L’évaluation c’est subjectif

Une évaluation c’est stressant au point que certains élèves sont malades la veille de leur examen. Pour quelques enfants, en plus de ressentir du stress face à une épreuve, ils subissent la pression de leurs parents pour obtenir une bonne note. Leur estime de soi est, bien évidemment, affecté lorsque la note est mauvaise (selon leur perception ou celle de leurs parents). Cependant, beaucoup ignorent que ce système de notation est faussé, puisqu’une évaluation est, en tout temps, subjective.  Dans mon parcours scolaire, aucun professionnel de l’éducation ne m’a mentionné cet aspect, sauf une seule fois, à l’université. Un professeur était soucieux d’évaluer objectivement nos examens et il nous avait expliqué que, pour y parvenir, l’évaluation devait être faite sous forme de choix multiples et corrigée par un système robotisé.

----------------------------------------

> [À COMPLÉTER]
A: D'après le passage sur l'évaluation, sous quelle forme le professeur d'université estimait-il qu'une évaluation devait être faite pour être objective ?
B: Recopiez s'il vous plaît tout le passage sur l'évaluation depuis « L’évaluation c’est subjectif » jusqu'à « par un système robotisé. », en renommant « élèves » en « écoliers ».
Les données n'interviennent pas dans ce travail.

(Questions de quiz sur graphiques)
----------------------------------------

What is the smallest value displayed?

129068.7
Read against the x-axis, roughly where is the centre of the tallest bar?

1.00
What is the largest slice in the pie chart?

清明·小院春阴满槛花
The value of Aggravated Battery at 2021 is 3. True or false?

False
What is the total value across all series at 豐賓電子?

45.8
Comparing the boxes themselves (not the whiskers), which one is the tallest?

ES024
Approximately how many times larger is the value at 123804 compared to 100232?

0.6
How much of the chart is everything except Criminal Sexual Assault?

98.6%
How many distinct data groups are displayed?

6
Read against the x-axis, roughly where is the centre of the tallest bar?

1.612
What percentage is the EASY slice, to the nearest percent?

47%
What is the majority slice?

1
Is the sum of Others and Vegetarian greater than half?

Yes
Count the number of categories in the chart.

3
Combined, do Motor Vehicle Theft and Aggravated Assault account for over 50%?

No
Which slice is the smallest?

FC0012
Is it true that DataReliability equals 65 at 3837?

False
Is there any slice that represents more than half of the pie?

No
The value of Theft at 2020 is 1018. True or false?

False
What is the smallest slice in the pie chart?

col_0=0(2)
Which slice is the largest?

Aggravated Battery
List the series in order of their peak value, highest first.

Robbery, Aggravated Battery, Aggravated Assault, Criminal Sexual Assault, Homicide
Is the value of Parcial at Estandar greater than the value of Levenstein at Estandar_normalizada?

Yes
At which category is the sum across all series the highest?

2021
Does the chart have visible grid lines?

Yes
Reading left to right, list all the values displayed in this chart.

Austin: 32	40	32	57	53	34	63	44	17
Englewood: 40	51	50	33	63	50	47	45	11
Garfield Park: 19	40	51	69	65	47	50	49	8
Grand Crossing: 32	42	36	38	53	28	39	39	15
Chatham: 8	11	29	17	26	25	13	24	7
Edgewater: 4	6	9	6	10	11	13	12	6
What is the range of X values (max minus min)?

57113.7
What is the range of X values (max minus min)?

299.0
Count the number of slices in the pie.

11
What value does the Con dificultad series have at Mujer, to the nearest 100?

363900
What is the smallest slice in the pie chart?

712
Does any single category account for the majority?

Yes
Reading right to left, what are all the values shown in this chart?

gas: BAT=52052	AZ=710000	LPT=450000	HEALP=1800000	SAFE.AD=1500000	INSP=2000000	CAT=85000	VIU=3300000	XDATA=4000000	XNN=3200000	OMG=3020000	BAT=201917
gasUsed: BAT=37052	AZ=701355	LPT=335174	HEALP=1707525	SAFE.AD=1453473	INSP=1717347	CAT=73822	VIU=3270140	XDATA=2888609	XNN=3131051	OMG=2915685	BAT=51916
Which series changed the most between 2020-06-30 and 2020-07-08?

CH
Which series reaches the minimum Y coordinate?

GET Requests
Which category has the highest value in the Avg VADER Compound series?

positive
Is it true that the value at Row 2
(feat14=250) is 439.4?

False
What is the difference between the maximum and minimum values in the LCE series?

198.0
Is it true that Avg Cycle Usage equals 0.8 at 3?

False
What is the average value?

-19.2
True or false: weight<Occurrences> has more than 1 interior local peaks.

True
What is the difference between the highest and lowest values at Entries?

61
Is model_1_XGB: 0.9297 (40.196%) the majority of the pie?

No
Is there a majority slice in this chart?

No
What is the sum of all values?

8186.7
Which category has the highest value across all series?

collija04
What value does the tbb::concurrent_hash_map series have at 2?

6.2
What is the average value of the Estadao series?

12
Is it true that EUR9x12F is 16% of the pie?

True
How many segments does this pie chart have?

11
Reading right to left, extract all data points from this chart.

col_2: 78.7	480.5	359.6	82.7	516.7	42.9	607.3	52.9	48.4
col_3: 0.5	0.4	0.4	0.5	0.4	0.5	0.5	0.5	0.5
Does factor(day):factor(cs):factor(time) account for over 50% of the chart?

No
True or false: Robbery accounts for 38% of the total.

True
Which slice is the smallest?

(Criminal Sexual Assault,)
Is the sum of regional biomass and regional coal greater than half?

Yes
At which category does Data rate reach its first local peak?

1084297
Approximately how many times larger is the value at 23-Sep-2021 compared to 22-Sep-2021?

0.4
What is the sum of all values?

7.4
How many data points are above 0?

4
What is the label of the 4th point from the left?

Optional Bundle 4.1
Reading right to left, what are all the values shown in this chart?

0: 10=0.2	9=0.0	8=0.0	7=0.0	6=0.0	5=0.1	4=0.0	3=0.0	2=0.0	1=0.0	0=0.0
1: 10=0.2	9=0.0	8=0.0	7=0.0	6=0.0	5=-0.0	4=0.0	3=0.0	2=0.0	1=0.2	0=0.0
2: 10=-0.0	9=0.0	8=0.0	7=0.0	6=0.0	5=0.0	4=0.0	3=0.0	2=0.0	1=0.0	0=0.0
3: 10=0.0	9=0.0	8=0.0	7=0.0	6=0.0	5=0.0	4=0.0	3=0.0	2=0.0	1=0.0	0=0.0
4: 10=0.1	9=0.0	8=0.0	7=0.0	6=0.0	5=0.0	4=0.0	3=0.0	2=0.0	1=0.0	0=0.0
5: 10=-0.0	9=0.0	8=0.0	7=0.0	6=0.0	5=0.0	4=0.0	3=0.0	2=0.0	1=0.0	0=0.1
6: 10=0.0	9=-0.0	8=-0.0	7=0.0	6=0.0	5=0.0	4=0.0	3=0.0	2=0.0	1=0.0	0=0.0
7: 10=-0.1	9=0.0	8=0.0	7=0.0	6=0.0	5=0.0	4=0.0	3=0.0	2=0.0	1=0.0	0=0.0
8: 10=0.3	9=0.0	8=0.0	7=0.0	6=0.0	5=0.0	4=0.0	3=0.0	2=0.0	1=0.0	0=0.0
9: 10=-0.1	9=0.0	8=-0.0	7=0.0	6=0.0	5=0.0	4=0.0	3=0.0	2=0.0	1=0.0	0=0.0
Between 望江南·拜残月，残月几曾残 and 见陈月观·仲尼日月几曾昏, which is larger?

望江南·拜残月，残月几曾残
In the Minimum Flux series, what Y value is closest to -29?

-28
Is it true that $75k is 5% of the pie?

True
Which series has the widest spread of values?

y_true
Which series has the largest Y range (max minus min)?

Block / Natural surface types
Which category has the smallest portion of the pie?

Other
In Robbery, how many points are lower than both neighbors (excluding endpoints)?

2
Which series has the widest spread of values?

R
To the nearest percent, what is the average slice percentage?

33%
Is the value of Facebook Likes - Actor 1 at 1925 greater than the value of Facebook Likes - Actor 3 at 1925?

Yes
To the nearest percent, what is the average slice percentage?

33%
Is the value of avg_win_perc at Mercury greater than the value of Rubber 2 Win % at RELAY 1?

----------------------------------------

> [CORRIGÉ DE L'EXERCICE]
A: Sous forme de choix multiples, corrigée par un système robotisé.

B:
L’évaluation c’est subjectif

Une évaluation c’est stressant au point que certains écoliers sont malades la veille de leur examen. Pour quelques enfants, en plus de ressentir du stress face à une épreuve, ils subissent la pression de leurs parents pour obtenir une bonne note. Leur estime de soi est, bien évidemment, affecté lorsque la note est mauvaise (selon leur perception ou celle de leurs parents). Cependant, beaucoup ignorent que ce système de notation est faussé, puisqu’une évaluation est, en tout temps, subjective.  Dans mon parcours scolaire, aucun professionnel de l’éducation ne m’a mentionné cet aspect, sauf une seule fois, à l’université. Un professeur était soucieux d’évaluer objectivement nos examens et il nous avait expliqué que, pour y parvenir, l’évaluation devait être faite sous forme de choix multiples et corrigée par un système robotisé.